+++ 確認用本文 +++
朝穂せぎ3


3,今のように機械も技術もない昔のことです。工事にはいろいろな苦心がありました。塩川の水の取り入れ口の高さと、せぎの出口の高さを考えて、せぎの道筋を決めなければなりません。またせぎの道筋のとちゅうに山があればトンネルをほり、谷川があれば樋を使ってせぎを渡さなければなりません。
 明野村や穂坂町にはそのころの工事のむずかしさや、苦心を物語る話が言い伝えられています。
朝穂せぎの水の取り入れ口の近くに、「黒岩」とよばれる固い岩のがけが続いているところがあります。重右衛門と清右衛門は、いくら努力しても岩をくだくことができなかったので、神様をまつり、大峰山に登って黒岩がくずれることをいのりました。6日目の夜、黒岩がくずれ、せぎを通すことができました。二人は浅尾新田村に、岩屋大権現のほこらをたてて、1年に1回水神祭りを行うことにしました。
 朝穂せぎにあるトンネルの中で、最も長いのが、風越しにあるトンネルです。このトンネルの工事は、岩がかたく長いのでたいへんな工事でした。あまりの苦しさに仕事を投げ出してしまった村人たちを、工事の責任者の山口八兵衛は
「村の代表15人をはりつけにする。」
と言ってしかりつけました。村人はおどろき、虚空蔵菩薩をまつり力を合わせてようやく風越しトンネルをほりぬいたそうです。
+++ 提供データ +++
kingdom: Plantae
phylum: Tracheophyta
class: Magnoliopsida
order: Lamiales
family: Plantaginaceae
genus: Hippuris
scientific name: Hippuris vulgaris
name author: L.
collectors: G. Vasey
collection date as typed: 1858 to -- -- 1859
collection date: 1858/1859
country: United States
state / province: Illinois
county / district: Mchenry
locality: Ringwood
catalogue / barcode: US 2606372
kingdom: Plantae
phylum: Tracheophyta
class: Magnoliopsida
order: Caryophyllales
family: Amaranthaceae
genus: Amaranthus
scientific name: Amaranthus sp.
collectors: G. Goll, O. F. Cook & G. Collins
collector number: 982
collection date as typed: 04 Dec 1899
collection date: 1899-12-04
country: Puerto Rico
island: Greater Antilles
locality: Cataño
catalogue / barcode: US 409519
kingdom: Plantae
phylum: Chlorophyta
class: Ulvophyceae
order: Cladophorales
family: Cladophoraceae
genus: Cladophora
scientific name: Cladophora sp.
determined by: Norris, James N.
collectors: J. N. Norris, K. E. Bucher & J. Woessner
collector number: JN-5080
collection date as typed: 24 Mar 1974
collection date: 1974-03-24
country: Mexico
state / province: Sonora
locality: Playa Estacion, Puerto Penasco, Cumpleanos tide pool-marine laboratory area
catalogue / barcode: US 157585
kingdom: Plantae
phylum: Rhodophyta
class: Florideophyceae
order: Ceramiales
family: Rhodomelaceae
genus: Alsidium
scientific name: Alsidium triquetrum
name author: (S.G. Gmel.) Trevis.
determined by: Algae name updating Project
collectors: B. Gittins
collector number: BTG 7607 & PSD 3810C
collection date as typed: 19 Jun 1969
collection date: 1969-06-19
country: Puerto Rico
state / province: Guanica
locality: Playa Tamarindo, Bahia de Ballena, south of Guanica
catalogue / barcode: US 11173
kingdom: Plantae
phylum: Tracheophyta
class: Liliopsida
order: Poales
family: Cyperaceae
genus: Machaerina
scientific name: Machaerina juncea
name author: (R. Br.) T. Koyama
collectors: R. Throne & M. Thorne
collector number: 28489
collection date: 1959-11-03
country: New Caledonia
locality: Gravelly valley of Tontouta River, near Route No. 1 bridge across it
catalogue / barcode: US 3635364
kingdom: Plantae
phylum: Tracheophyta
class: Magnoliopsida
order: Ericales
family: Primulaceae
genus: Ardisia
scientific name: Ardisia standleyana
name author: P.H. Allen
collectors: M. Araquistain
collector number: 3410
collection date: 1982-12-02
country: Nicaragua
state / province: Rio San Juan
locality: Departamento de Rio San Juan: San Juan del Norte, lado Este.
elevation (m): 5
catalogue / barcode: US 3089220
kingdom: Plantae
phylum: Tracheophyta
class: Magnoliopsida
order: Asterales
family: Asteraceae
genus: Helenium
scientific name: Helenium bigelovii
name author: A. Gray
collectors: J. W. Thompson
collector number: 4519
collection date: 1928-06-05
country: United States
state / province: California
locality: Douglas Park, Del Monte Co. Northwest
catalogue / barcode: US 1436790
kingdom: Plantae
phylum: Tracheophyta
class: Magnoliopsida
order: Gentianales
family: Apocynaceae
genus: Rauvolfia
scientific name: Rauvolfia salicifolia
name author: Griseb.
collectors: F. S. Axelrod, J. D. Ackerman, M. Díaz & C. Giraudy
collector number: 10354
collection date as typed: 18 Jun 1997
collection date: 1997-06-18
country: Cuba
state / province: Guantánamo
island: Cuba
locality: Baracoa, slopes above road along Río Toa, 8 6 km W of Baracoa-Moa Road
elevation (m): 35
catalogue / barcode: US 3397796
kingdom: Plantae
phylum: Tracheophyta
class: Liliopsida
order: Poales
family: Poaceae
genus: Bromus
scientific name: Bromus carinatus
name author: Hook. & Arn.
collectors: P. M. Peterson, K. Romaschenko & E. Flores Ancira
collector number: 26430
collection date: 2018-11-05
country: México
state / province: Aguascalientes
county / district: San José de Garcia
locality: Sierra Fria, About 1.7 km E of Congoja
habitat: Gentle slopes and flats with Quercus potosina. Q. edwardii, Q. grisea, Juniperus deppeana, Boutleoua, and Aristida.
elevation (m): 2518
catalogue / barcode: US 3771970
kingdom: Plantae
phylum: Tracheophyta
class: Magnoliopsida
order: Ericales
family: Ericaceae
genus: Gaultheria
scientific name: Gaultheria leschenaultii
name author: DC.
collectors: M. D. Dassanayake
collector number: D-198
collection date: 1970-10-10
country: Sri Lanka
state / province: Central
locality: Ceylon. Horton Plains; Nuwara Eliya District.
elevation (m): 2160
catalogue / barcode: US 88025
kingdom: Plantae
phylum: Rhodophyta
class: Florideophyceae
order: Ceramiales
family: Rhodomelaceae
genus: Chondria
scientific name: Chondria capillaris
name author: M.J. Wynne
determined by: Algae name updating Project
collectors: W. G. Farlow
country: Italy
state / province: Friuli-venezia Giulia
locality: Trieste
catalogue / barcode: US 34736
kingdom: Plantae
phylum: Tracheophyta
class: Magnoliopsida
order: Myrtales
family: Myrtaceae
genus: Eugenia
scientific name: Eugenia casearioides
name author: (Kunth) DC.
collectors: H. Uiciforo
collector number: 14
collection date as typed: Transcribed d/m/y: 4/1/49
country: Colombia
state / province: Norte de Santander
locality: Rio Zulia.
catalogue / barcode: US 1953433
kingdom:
+++
> [課題について] 朝穂せぎの本文のうち、「朝穂せぎの水の取り入れ口の近」で始まり「ンネルをほりぬいたそうです。」まで続く部分を、「村人」を「農民」に置きかえて書き直してください。

> [練習の結果]
朝穂せぎの水の取り入れ口の近くに、「黒岩」とよばれる固い岩のがけが続いているところがあります。重右衛門と清右衛門は、いくら努力しても岩をくだくことができなかったので、神様をまつり、大峰山に登って黒岩がくずれることをいのりました。6日目の夜、黒岩がくずれ、せぎを通すことができました。二人は浅尾新田村に、岩屋大権現のほこらをたてて、1年に1回水神祭りを行うことにしました。
 朝穂せぎにあるトンネルの中で、最も長いのが、風越しにあるトンネルです。このトンネルの工事は、岩がかたく長いのでたいへんな工事でした。あまりの苦しさに仕事を投げ出してしまった農民たちを、工事の責任者の山口八兵衛は
「村の代表15人をはりつけにする。」
と言ってしかりつけました。農民はおどろき、虚空蔵菩薩をまつり力を合わせてようやく風越しトンネルをほりぬいたそうです。